### How to complete this task
Please output exactly the lines below, starting at the line that has "and total weight of your order." and ending at the line that has "capacity to walk", both included; leave out all pictures and include nothing else.

*** The input ***

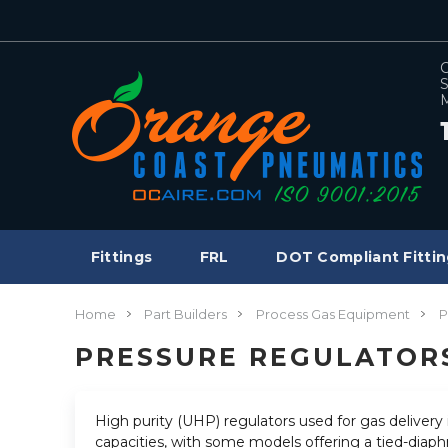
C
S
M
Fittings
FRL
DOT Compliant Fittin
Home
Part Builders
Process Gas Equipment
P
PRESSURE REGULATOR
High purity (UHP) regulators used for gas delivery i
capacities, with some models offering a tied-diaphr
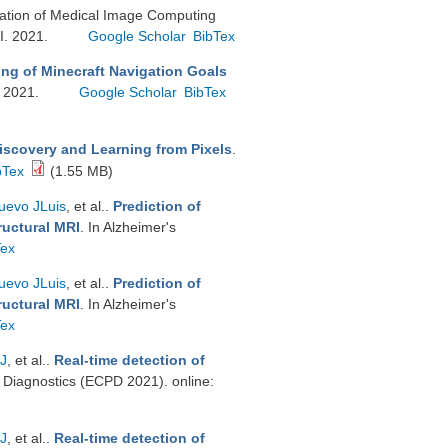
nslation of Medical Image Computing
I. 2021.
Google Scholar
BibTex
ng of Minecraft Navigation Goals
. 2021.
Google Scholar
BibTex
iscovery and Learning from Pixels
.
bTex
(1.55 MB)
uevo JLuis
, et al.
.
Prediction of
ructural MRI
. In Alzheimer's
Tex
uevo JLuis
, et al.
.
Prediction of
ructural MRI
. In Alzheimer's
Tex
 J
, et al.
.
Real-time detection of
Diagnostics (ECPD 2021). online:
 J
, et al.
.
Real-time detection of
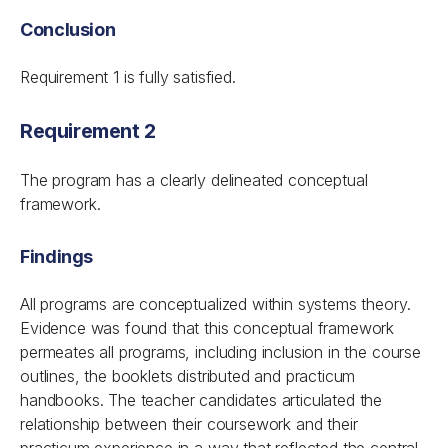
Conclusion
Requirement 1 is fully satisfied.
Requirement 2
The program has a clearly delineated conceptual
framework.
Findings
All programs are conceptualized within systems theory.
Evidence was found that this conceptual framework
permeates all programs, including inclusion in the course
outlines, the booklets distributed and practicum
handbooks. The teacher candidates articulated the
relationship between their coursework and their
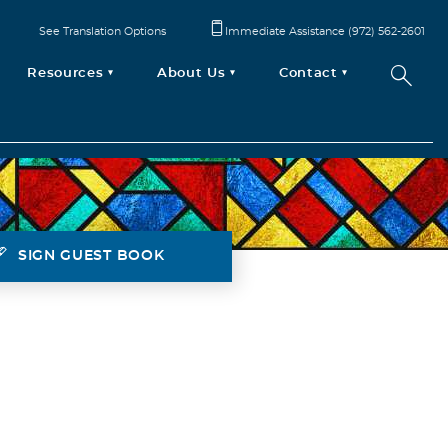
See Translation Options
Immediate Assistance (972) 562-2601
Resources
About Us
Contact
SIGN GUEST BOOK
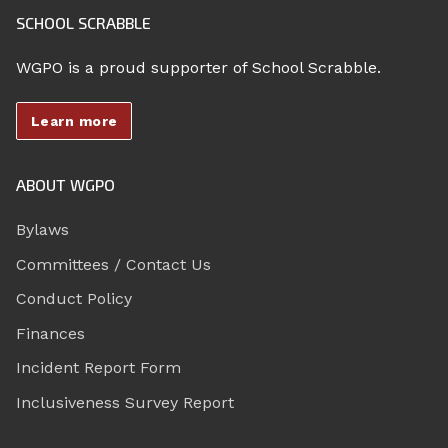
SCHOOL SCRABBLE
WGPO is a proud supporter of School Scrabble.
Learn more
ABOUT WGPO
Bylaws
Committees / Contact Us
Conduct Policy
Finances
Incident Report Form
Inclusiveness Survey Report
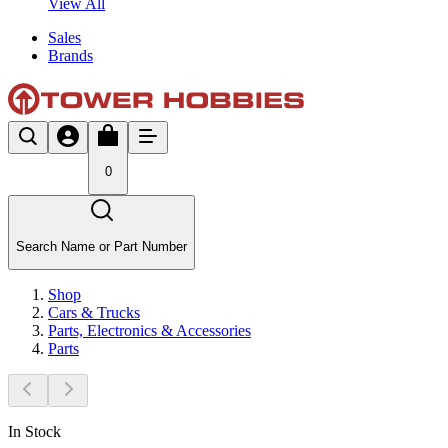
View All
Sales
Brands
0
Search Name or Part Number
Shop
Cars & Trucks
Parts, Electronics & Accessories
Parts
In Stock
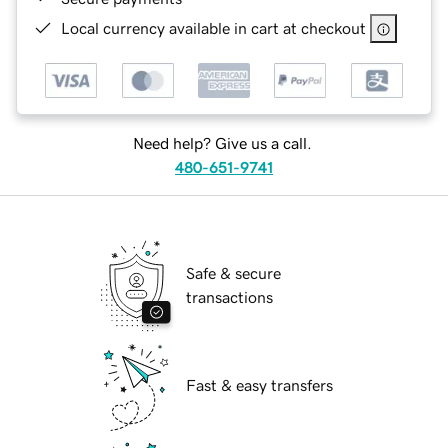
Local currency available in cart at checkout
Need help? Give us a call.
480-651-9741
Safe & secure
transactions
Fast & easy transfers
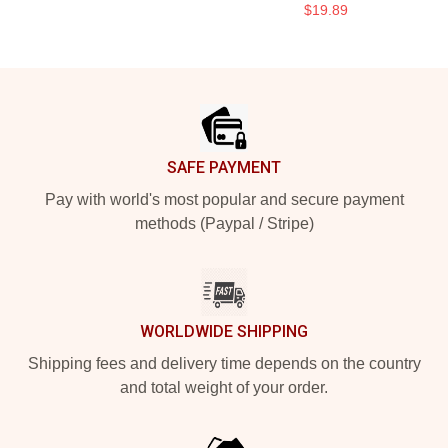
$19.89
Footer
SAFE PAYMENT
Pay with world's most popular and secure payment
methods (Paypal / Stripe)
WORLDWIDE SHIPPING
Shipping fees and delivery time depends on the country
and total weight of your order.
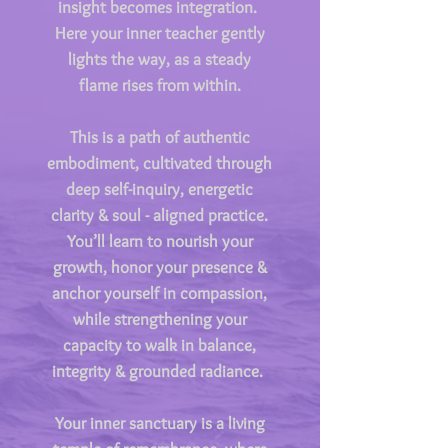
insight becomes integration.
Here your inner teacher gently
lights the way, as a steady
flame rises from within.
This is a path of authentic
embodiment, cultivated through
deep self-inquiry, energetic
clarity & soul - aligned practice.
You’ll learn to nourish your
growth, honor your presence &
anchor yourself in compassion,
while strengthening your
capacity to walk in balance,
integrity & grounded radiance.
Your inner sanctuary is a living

*** End of The input ***

### Answer space
and total weight of your order.
insight becomes integration.
Here your inner teacher gently
lights the way, as a steady
flame rises from within.
This is a path of authentic
embodiment, cultivated through
deep self-inquiry, energetic
clarity & soul - aligned practice.
You’ll learn to nourish your
growth, honor your presence &
anchor yourself in compassion,
while strengthening your
capacity to walk in balance,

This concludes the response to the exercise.